What to produce: Please repeat, without alteration, the line containing "jo $R$ linearno ureja." and every line that follows it to the end of the entries below, and only those lines.

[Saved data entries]
....

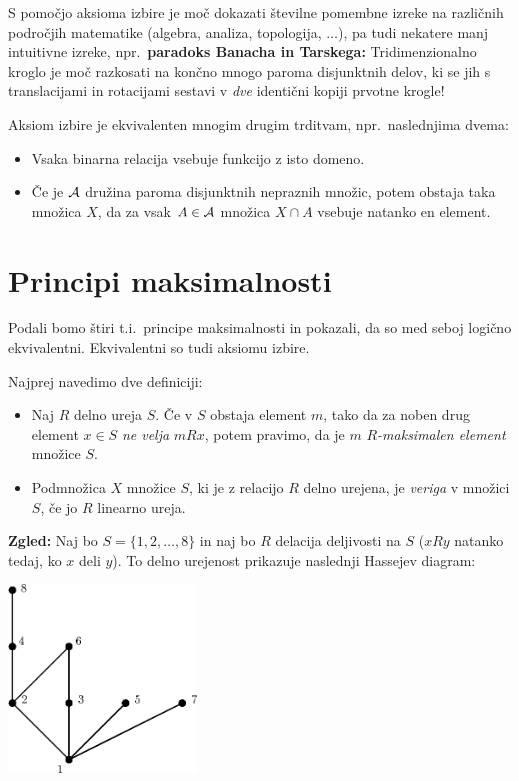 \documentclass[11pt,paper=b5,footinclude,headinclude]{scrbook} %
\begin{document}
\bigskip
S pomočjo aksioma izbire je moč dokazati številne pomembne izreke na različnih področjih matematike (algebra, analiza, topologija, $\ldots$), pa tudi nekatere manj intuitivne izreke, npr.~\textbf{paradoks Banacha in Tarskega:} Tridimenzionalno kroglo je moč razkosati na končno mnogo paroma disjunktnih delov, ki se jih s translacijami in rotacijami sestavi v {\em dve} identični kopiji prvotne krogle!

\bigskip
Aksiom izbire je ekvivalenten mnogim drugim trditvam, npr.~naslednjima dvema:
\begin{itemize}
  \item Vsaka binarna relacija vsebuje funkcijo z isto domeno.
  \item Če je ${\cal A}$ družina paroma disjunktnih nepraznih množic, potem obstaja taka  množica $X$, da za vsak $A\in {\cal A}$ množica $X\cap A$ vsebuje natanko en element.
\end{itemize}


\section{Principi maksimalnosti}

Podali bomo štiri t.i.~principe maksimalnosti in pokazali, da so med seboj logično ekvivalentni. Ekvivalentni so tudi aksiomu izbire.

\bigskip

Najprej navedimo dve definiciji:

\begin{itemize}
  \item Naj $R$ delno ureja $S$. Če v $S$ obstaja element $m$, tako da za noben drug element $x\in S$ {\em ne velja} $mRx$, potem pravimo, da je $m$ {\em $R$-maksimalen element} množice $S$.

  \item Podmnožica $X$ množice $S$, ki je z relacijo $R$ delno urejena, je {\em veriga} v množici $S$, če jo $R$ linearno ureja.
\end{itemize}



\medskip

\textbf{Zgled:}
Naj bo $S = \{1,2,\ldots, 8\}$ in naj bo $R$ delacija deljivosti na $S$ ($xRy$ natanko tedaj, ko $x$ deli $y$).
To delno urejenost prikazuje naslednji Hassejev diagram:

\medskip
\begin{center}
\includegraphics[height=50mm]{verige-deljivost.eps}
\end{center}
\end{document}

....

Exercise response:
  \item Podmnožica $X$ množice $S$, ki je z relacijo $R$ delno urejena, je {\em veriga} v množici $S$, če jo $R$ linearno ureja.
\end{itemize}



\medskip

\textbf{Zgled:}
Naj bo $S = \{1,2,\ldots, 8\}$ in naj bo $R$ delacija deljivosti na $S$ ($xRy$ natanko tedaj, ko $x$ deli $y$).
To delno urejenost prikazuje naslednji Hassejev diagram:

\medskip
\begin{center}
\includegraphics[height=50mm]{verige-deljivost.eps}
\end{center}
\end{document}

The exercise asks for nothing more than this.